Mon. Joseph Fenton of the American Ecclesiastical Review explains,
Now most theologians teach that the minimum explicit content of supernatural and salvific faith includes, not only the truths of God’s existence and of His action as the Rewarder of good and the Punisher of evil, but also the mysteries of the Blessed Trinity and the Incarnation. It must be noted at this point that there is no hint of any intention on the part of the Holy Office, in citing this text from the Epistle to the Hebrews, to teach that explicit belief in the mysteries of the Blessed Trinity and of the Incarnation is not required for the attainment of salvation. In the context of the letter, the Sacred Congregation quotes this verse precisely as a proof of its declaration that an implicit desire of the Church cannot produce its effect “unless a person has supernatural faith."
Ever since Pope Pius IX, the Catholic church has taught that Protestants and other non-Roman Catholic theists can be saved if they are "invincibly ignorant" of the character of the Roman church. But as far as I can determine, it never authoritively taught prior to Vatican II that a person can be saved without believing that there is a God. But while a minority point of view in Catholicism has taught the possibility of atheists being saved ever since Justin Martyr's bizarre conclusion that since Jesus Christ is the eternal Logos even atheists who live "by reason" can be Christians (a kind of Second Century version Karl Rahner's oxymoronic "anonymous Christian"), not even it was
Vatican II's Pastoral Constitution Gaudium et Spes teaches that atheists can be saved. It has, as seen above, always officially taught the opposite.

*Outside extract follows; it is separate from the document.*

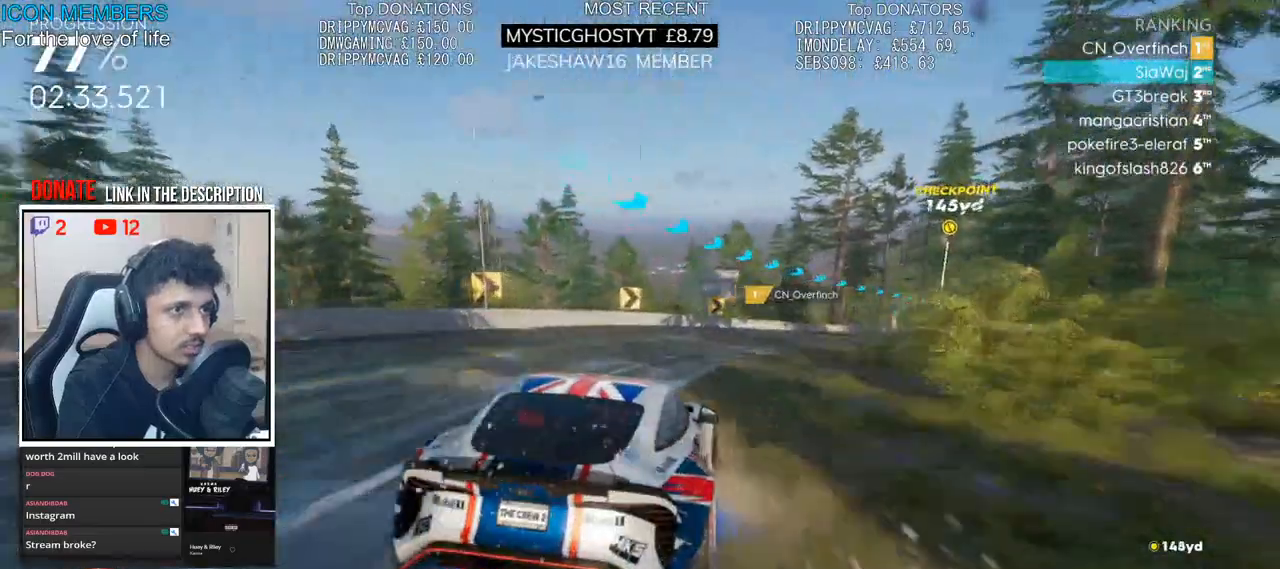
{"buttons": ["R2"], "left_stick": "right", "right_stick": "center", "events": [[317, "left_stick", "right"]]}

Has the Catholic church changed its teaching on the subject? Or is the Pope in error? Let the rationalizations begin! In the meantime, it's truly a tragedy that the leader of the largest Christian communion on earth has chosen to undercut the efforts of every missionary on the planet so profoundly in the interests of making "nice-nice" with the enemies of the Faith at a time when they are attacking the Truth as never before.